++++ ФРАГМЕНТ ДОКУМЕНТА

Очевидно, что после подобной характеристики персонажа у читателя возникает неоднозначное отношение к поступкам Абогина. Такая черта героя, как «искренность», забывается, и в нашем сознании остаются только «строгие» характеристики, обличающие пустоту внутреннего мира персонажа.

По нашему мнению, у Чехова-новеллиста оценочно-смысловой фон чаще всего создают имена прилагательные. Их назначение: быть выразителями эмоционально-экспрессивного переживания рассказа. Обратимся к фрагменту произведения, где большую роль играет контекст:

«Она вспоминала, как мучительно было венчание, когда казалось ей, что и священник, и гости, и все в церкви глядели на неё печально: зачем, зачем она, такая милая, хорошая, выходит за этого пожилого, неинтересного господина? Ещё утром сегодня она была в восторге, что всё так хорошо устроилось, во время же венчания и теперь в вагоне чувствовала себя виноватой, обманутой и смешной» (Анна на шее. Т. 9, с. 162).

Оценочные прилагательные в этом фрагменте пробуждают у читателя жалость и сочувствие. Нас не покидает ощущение, что судьба персонажа небезразлична автору. Каждое из прилагательных, поставленных Чеховым в финал контекста, увеличивает жалость Анны к самой себе и ощущение того, что её «обманули». По воле автора одно прилагательное определяет другое, а вместе, в общем сцеплении, они передают событийность, двойственность положения, которая предопределяет совершаемые героиней рассказа поступки.

++++++++
++++ ИСХОДНЫЕ ДАННЫЕ

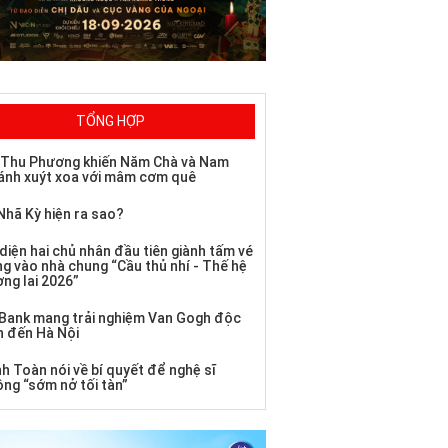
TỔNG HỢP
 Thu Phương khiến Năm Chà và Nam
ánh xuýt xoa với mâm cơm quê
Nhã Kỳ hiện ra sao?
diện hai chủ nhân đầu tiên giành tấm vé
ng vào nhà chung “Cầu thủ nhí - Thế hệ
ơng lai 2026”
Bank mang trải nghiệm Van Gogh độc
n đến Hà Nội
h Toàn nói về bí quyết để nghệ sĩ
ông “sớm nở tối tàn”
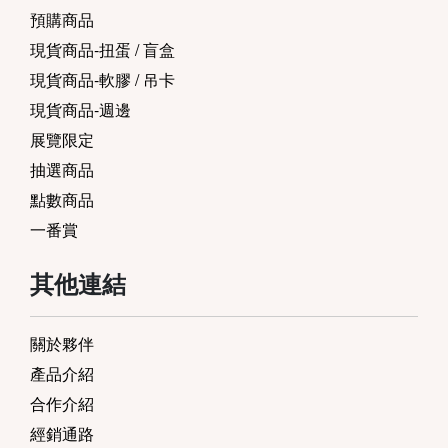
預購商品
現貨商品-扭蛋 / 盲盒
現貨商品-軟膠 / 吊卡
現貨商品-週邊
展覽限定
抽選商品
點數商品
一番賞
其他連結
關於夥伴
產品介紹
合作介紹
經銷通路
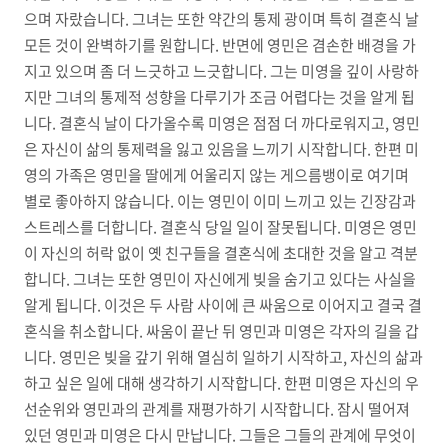
으며 자랐습니다. 그녀는 또한 약간의 통제 광이며 특히 결혼식 날
모든 것이 완벽하기를 원합니다. 반면에 영민은 겸손한 배경을 가
지고 있으며 좀 더 느긋하고 느긋합니다. 그는 미영을 깊이 사랑하
지만 그녀의 통제적 성향을 다루기가 조금 어렵다는 것을 알게 됩
니다. 결혼식 날이 다가올수록 미영은 점점 더 까다로워지고, 영민
은 자신이 삶의 통제력을 잃고 있음을 느끼기 시작합니다. 한편 미
영의 가족은 영민을 딸에게 어울리지 않는 게으름뱅이로 여기며
별로 좋아하지 않습니다. 이는 영민이 이미 느끼고 있는 긴장감과
스트레스를 더합니다. 결혼식 당일 일이 잘못됩니다. 미영은 영민
이 자신의 허락 없이 옛 친구들을 결혼식에 초대한 것을 알고 격분
합니다. 그녀는 또한 영민이 자신에게 빚을 숨기고 있다는 사실을
알게 됩니다. 이것은 두 사람 사이에 큰 싸움으로 이어지고 결국 결
혼식을 취소합니다. 싸움이 끝난 뒤 영민과 미영은 각자의 길을 갑
니다. 영민은 빚을 갚기 위해 열심히 일하기 시작하고, 자신의 삶과
하고 싶은 일에 대해 생각하기 시작합니다. 한편 미영은 자신의 우
선순위와 영민과의 관계를 재평가하기 시작합니다. 잠시 떨어져
있던 영민과 미영은 다시 만납니다. 그들은 그들의 관계에 무엇이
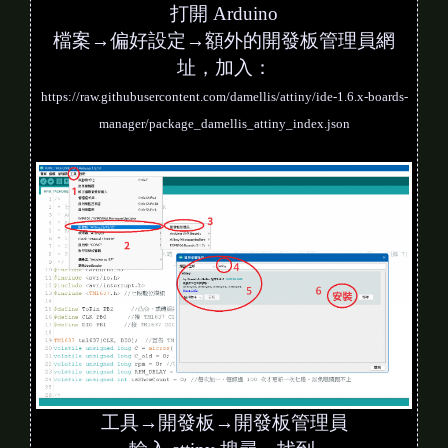
打開 Arduino
檔案→偏好設定→額外的開發板管理員網
址，加入：
https://raw.githubusercontent.com/damellis/attiny/ide-1.6.x-boards-
manager/package_damellis_attiny_index.json
工具→開發板→開發板管理員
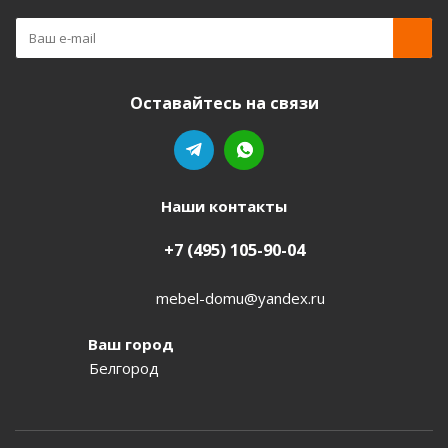
Оставайтесь на связи
Наши контакты
+7 (495) 105-90-04
mebel-domu@yandex.ru
Ваш город
Белгород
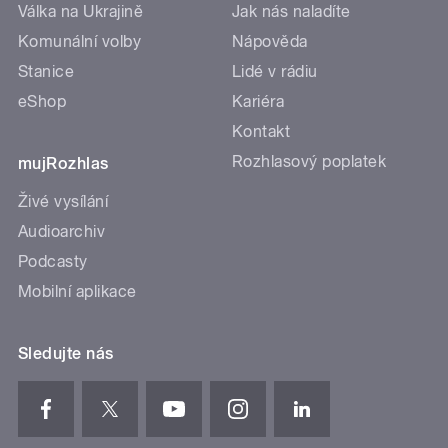
Válka na Ukrajině
Jak nás naladíte
Komunální volby
Nápověda
Stanice
Lidé v rádiu
eShop
Kariéra
Kontakt
Rozhlasový poplatek
mujRozhlas
Živé vysílání
Audioarchiv
Podcasty
Mobilní aplikace
Sledujte nás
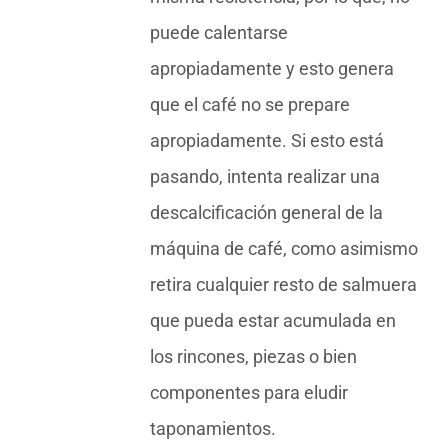
puede calentarse
apropiadamente y esto genera
que el café no se prepare
apropiadamente. Si esto está
pasando, intenta realizar una
descalcificación general de la
máquina de café, como asimismo
retira cualquier resto de salmuera
que pueda estar acumulada en
los rincones, piezas o bien
componentes para eludir
taponamientos.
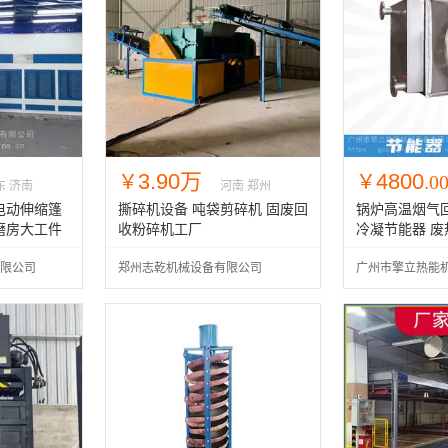
3.90万
4800
￥
￥
.0
东 济南
河南 郑州
电动伸缩篷
撕碎机设备 吨袋剪碎机 固废回
锅炉高温烟气
磨房大工件
收粉碎机工厂
冷凝节能器 
用设备
省煤器导热油
限公司
郑州志乾机械设备有限公司
广州市擎立热能
工厂定做
公司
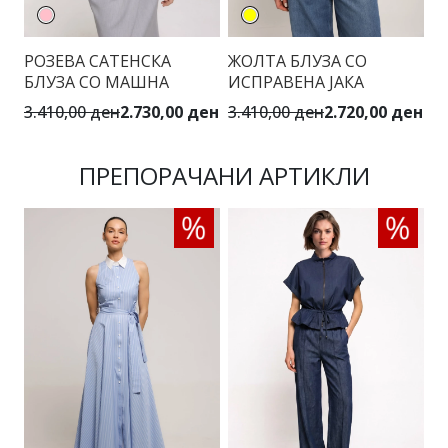
РОЗЕВА САТЕНСКА
ЖОЛТА БЛУЗА СО
С
БЛУЗА СО МАШНА
ИСПРАВЕНА ЈАКА
3.410,00 ден
2.730,00 ден
3.410,00 ден
2.720,00 ден
3.
ПРЕПОРАЧАНИ АРТИКЛИ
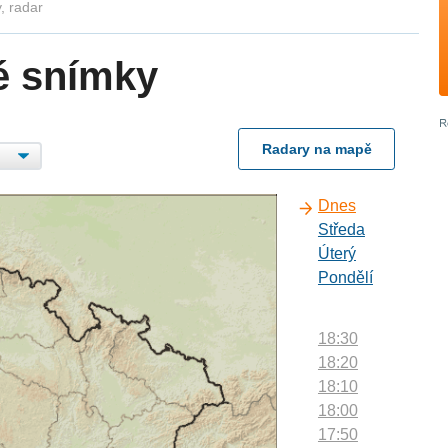
, radar
é snímky
Radary na mapě
Dnes
Středa
Úterý
Pondělí
18:30
18:20
18:10
18:00
17:50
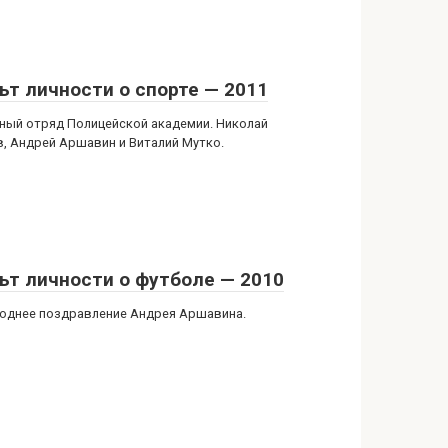
ьт личности о спорте — 2011
ный отряд Полицейской академии. Николай
в, Андрей Аршавин и Виталий Мутко.
ьт личности о футболе — 2010
однее поздравление Андрея Аршавина.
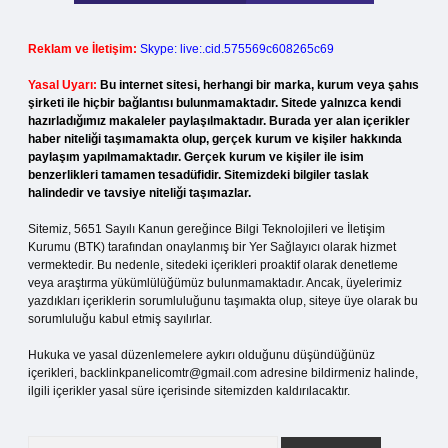
Reklam ve İletişim:
Skype: live:.cid.575569c608265c69
Yasal Uyarı:
Bu internet sitesi, herhangi bir marka, kurum veya şahıs
şirketi ile hiçbir bağlantısı bulunmamaktadır. Sitede yalnızca kendi
hazırladığımız makaleler paylaşılmaktadır. Burada yer alan içerikler
haber niteliği taşımamakta olup, gerçek kurum ve kişiler hakkında
paylaşım yapılmamaktadır. Gerçek kurum ve kişiler ile isim
benzerlikleri tamamen tesadüfidir. Sitemizdeki bilgiler taslak
halindedir ve tavsiye niteliği taşımazlar.
Sitemiz, 5651 Sayılı Kanun gereğince Bilgi Teknolojileri ve İletişim
Kurumu (BTK) tarafından onaylanmış bir Yer Sağlayıcı olarak hizmet
vermektedir. Bu nedenle, sitedeki içerikleri proaktif olarak denetleme
veya araştırma yükümlülüğümüz bulunmamaktadır. Ancak, üyelerimiz
yazdıkları içeriklerin sorumluluğunu taşımakta olup, siteye üye olarak bu
sorumluluğu kabul etmiş sayılırlar.
Hukuka ve yasal düzenlemelere aykırı olduğunu düşündüğünüz
içerikleri,
backlinkpanelicomtr@gmail.com
adresine bildirmeniz halinde,
ilgili içerikler yasal süre içerisinde sitemizden kaldırılacaktır.
Arama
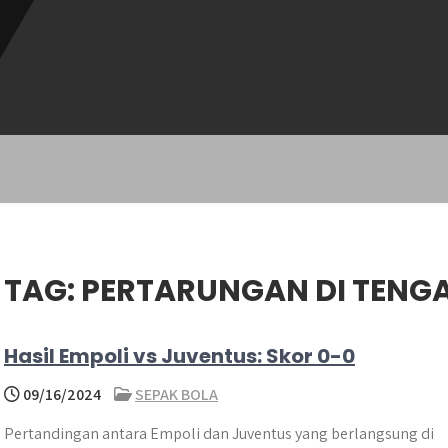
TAG:
PERTARUNGAN DI TENG
Hasil Empoli vs Juventus: Skor 0-0
09/16/2024
SEPAK BOLA
Pertandingan antara Empoli dan Juventus yang berlangsung di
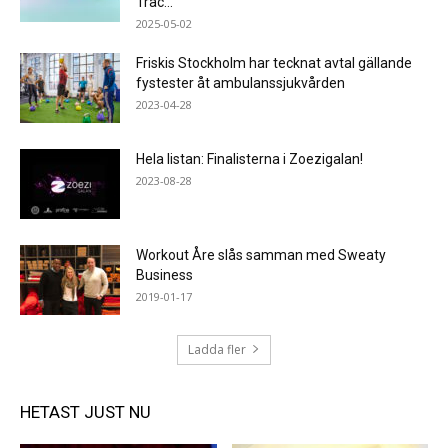
Trac...
2025-05-02
Friskis Stockholm har tecknat avtal gällande
fystester åt ambulanssjukvården
2023-04-28
Hela listan: Finalisterna i Zoezigalan!
2023-08-28
Workout Åre slås samman med Sweaty
Business
2019-01-17
Ladda fler
HETAST JUST NU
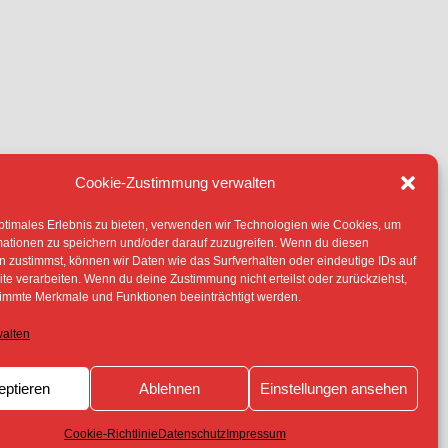
Cookie-Zustimmung verwalten
IE (EU)
ptimales Erlebnis zu bieten, verwenden wir Technologien wie Cookies, um
TERLIEGEN -SOFERN NICHT ANDERS
mationen zu speichern und/oder darauf zuzugreifen. Wenn du diesen
 ERLAUBNIS DER RECHTEINHABER
 zustimmst, können wir Daten wie das Surfverhalten oder eindeutige IDs auf
te verarbeiten. Wenn du deine Zustimmung nicht erteilst oder zurückziehst,
immte Merkmale und Funktionen beeinträchtigt werden.
walten
eptieren
Ablehnen
Einstellungen ansehen
Cookie-Richtlinie
Datenschutz
Impressum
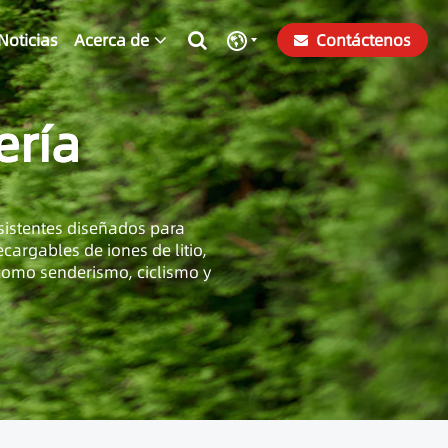
Noticias
Acerca de
Contáctenos
ería
sistentes diseñados para
cargables de iones de litio,
s como senderismo, ciclismo y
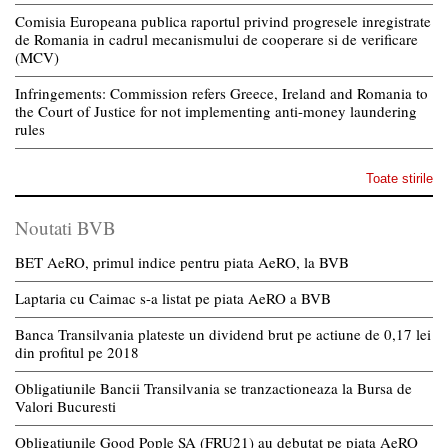
Comisia Europeana publica raportul privind progresele inregistrate
de Romania in cadrul mecanismului de cooperare si de verificare
(MCV)
Infringements: Commission refers Greece, Ireland and Romania to
the Court of Justice for not implementing anti-money laundering
rules
Toate stirile
Noutati BVB
BET AeRO, primul indice pentru piata AeRO, la BVB
Laptaria cu Caimac s-a listat pe piata AeRO a BVB
Banca Transilvania plateste un dividend brut pe actiune de 0,17 lei
din profitul pe 2018
Obligatiunile Bancii Transilvania se tranzactioneaza la Bursa de
Valori Bucuresti
Obligatiunile Good Pople SA (FRU21) au debutat pe piata AeRO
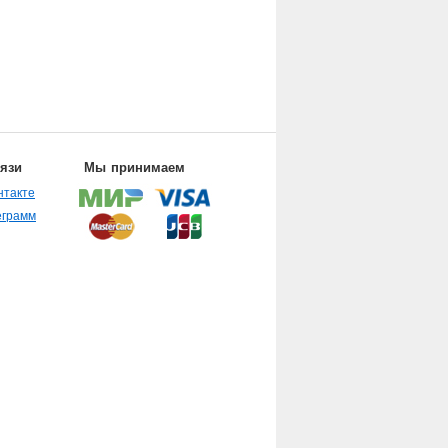
вязи
Мы принимаем
нтакте
еграмм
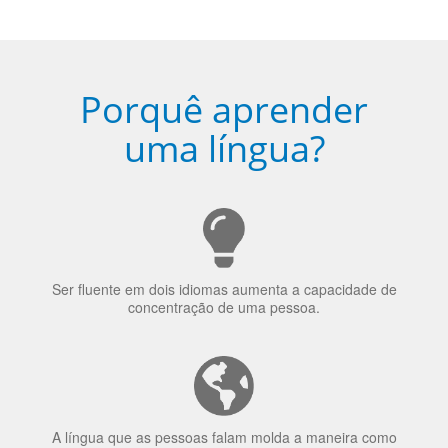
Porquê aprender
uma língua?
Ser fluente em dois idiomas aumenta a capacidade de
concentração de uma pessoa.
A língua que as pessoas falam molda a maneira como
elas veem o mundo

++++++++

▶ ПРИМЕНИТЕ ПРОЧИТАННОЕ
A) Переведите на английский язык предложение из рассуждения о прилагательных у Чехова: «Оценочные прилагательные в этом фрагменте пробуждают у читателя жалость и сочувствие».
B) Подхватите рассуждение о роли прилагательных в прозе Чехова и продолжите его после последнего предложения.

▶ ОТВЕТЫ К УПРАЖНЕНИЮ
A) The evaluative adjectives in this passage evoke pity and compassion in the reader.

B)
Имя прилагательное в рассказах А.П. Чехова становится одним из компонентов семантической основы предложения: оно не только выполняет функцию качественной характеристики, но и передаёт информацию, необходимую для целостного понимания развития определённой ситуации, или объясняет мотивацию поведения персонажа. Рассмотрим те фрагменты произведений, в которых данная языковая единица предоставляет возможность читателю распознать мнение автора, обычно завуалированное в подтексте:

«Руки и ноги тоже дрожали, да и всё громадное тело верзилы-простака казалось помятым, приплюснутым. Комик быстро оглядел номер, но не увидел ни штофов, ни бутылок, ни другой какой-либо подозрительной посуды» (Актерская гибель. Т. 4, с. 345).

Традиционно прилагательное «подозрительный» используется в качестве характеристики человека или явления, вызывающего недоверие. В рассказе А.П. Чехова это слово становится средством выражения иронии автора, который, таким образом, описывает жалкое состояние человека, попавшего в зависимость к «зелёному змию».

«На нём суконное пальто с жёлтыми костяными пуговицами, синие брюки навыпуск и солидные калоши, те самые громадные, неуклюжие калоши, которые бывают на ногах только у людей положительных, рассудительных и религиозно убеждённых» (Панихида. Т. 4, с. 351).

Чехов перечисляет разные типы людей не только по внешним отличительным качествам, но и по «мировоззренческому» принципу. При этом такой предмет, как «калоши», с авторской оценкой, заключённой в прилагательном «неуклюжие», помогает читателю понять представление писателя о «собирательном» портрете и убеждениях маленького человека.

Другой пример:

«Ежедневно, улучив свободную минутку, я спешил к невесте. Обыкновенно, идя к ней, я нёс с собой тьму надежд, желаний, намерений, предложений, фраз. Мне всякий раз казалось, что едва только горничная откроет дверь, как я, которому душно и тесно, погружусь по горло в прохладительное счастье» (Любовь. Т. 5, с. 89—90).

В этом фрагменте Чехов употребляет прилагательное «прохладительный» не в прямом значении («освежающий во время жары»), а в переносном. Персонаж, от лица которого ведётся повествование, сравнивает своё мироощущение влюблённого с состоянием человека, нуждающегося в утолении жажды в период летнего зноя. Так автор акцентирует внимание на эмоциональном уровне людей, воспринимающих изменения в личной жизни по ассоциативному признаку.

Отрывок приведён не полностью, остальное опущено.